» GOAL OF THE EXERCISE
Write out exactly the line containing "For every layout" along with each line that follows it in the records below, and no others.

» DATA UNDER STUDY
>>>>>

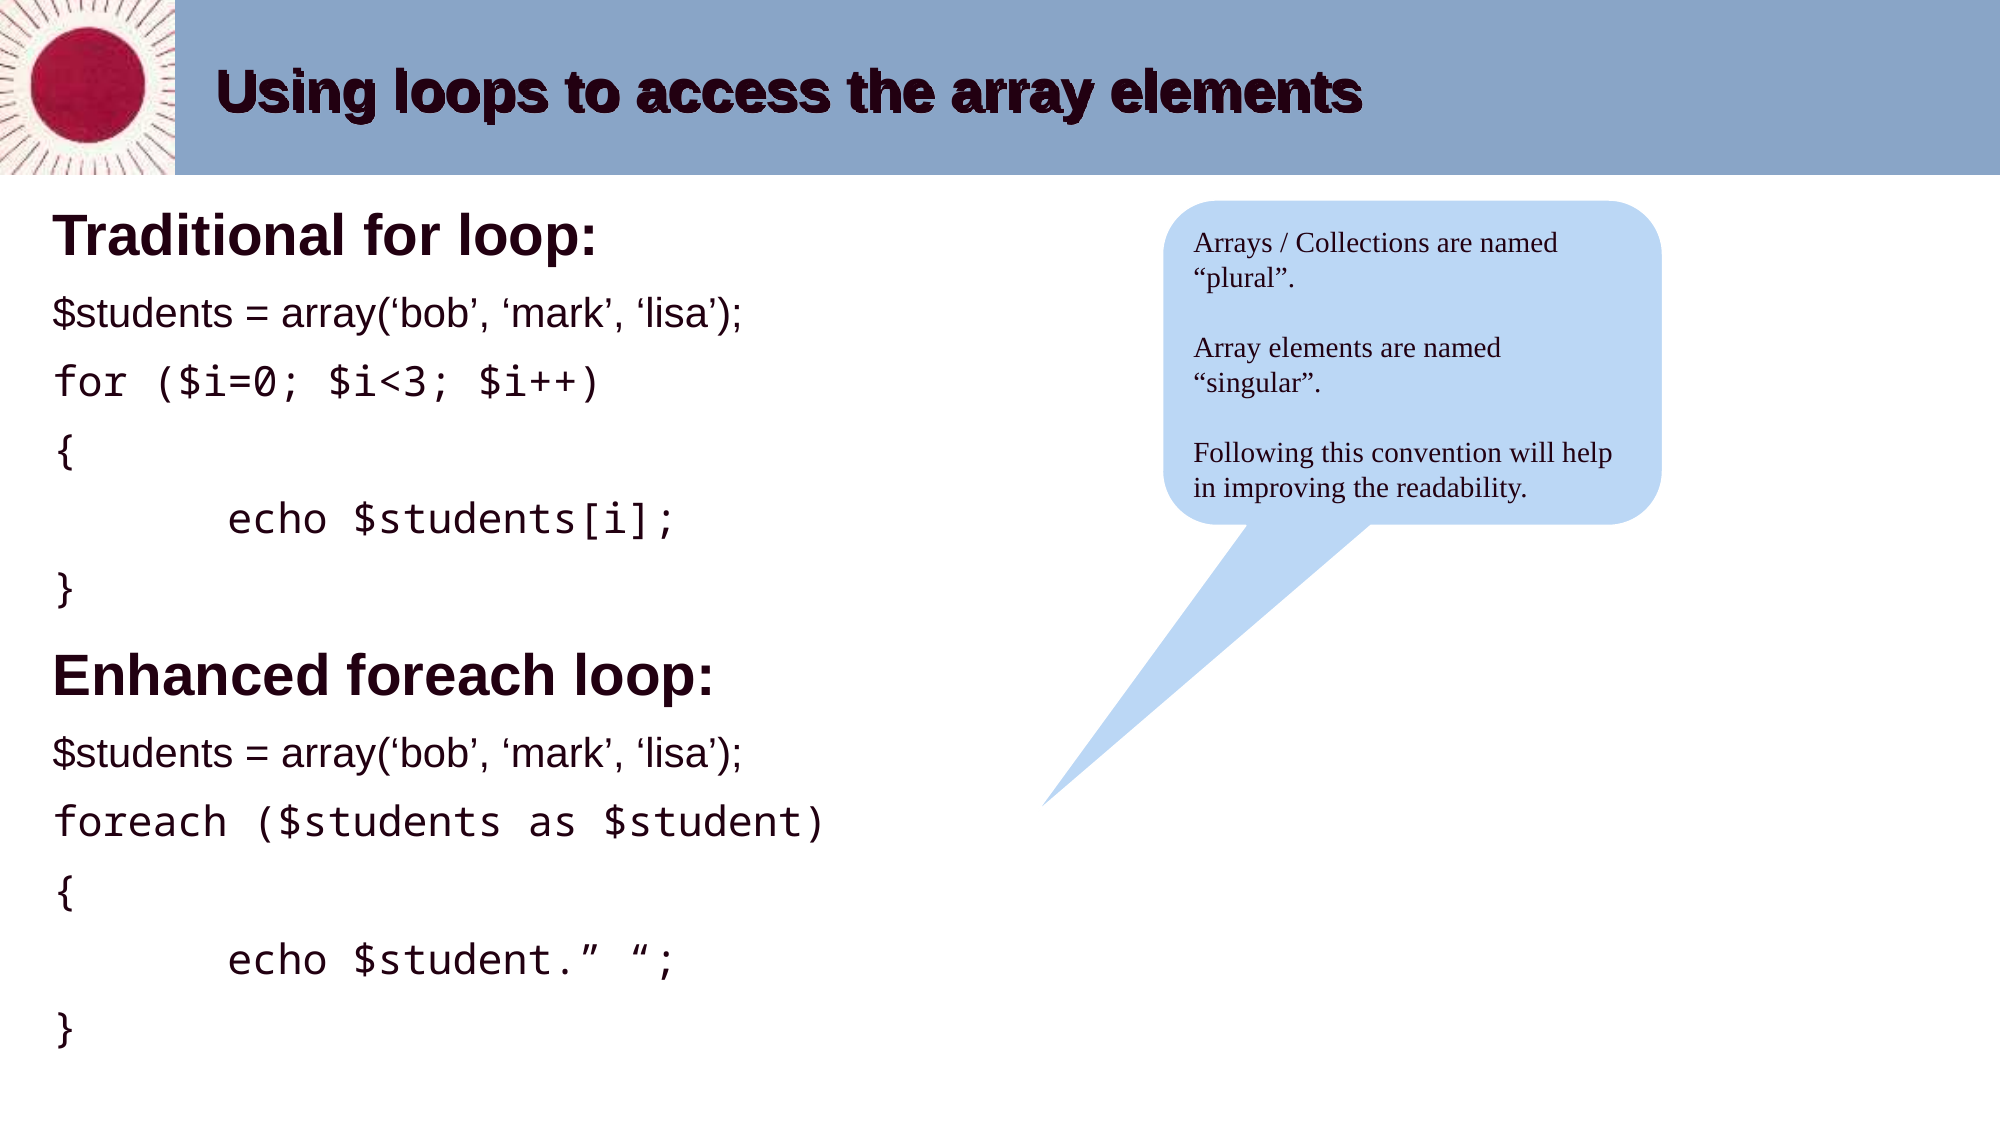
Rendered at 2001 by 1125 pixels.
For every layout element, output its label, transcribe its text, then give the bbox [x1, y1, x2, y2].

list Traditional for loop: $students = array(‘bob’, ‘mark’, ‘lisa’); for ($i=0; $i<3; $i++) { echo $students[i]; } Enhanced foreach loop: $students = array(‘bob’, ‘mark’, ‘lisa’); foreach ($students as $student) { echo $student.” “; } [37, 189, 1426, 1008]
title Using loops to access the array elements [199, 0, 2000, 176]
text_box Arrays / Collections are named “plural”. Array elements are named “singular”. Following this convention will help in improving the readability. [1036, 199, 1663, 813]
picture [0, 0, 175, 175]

<<<<<

» RESULT OF THIS TASK
For every layout element, output its label, transcribe its text, then give the bbox [x1, y1, x2, y2].

list Traditional for loop: $students = array(‘bob’, ‘mark’, ‘lisa’); for ($i=0; $i<3; $i++) { echo $students[i]; } Enhanced foreach loop: $students = array(‘bob’, ‘mark’, ‘lisa’); foreach ($students as $student) { echo $student.” “; } [37, 189, 1426, 1008]
title Using loops to access the array elements [199, 0, 2000, 176]
text_box Arrays / Collections are named “plural”. Array elements are named “singular”. Following this convention will help in improving the readability. [1036, 199, 1663, 813]
picture [0, 0, 175, 175]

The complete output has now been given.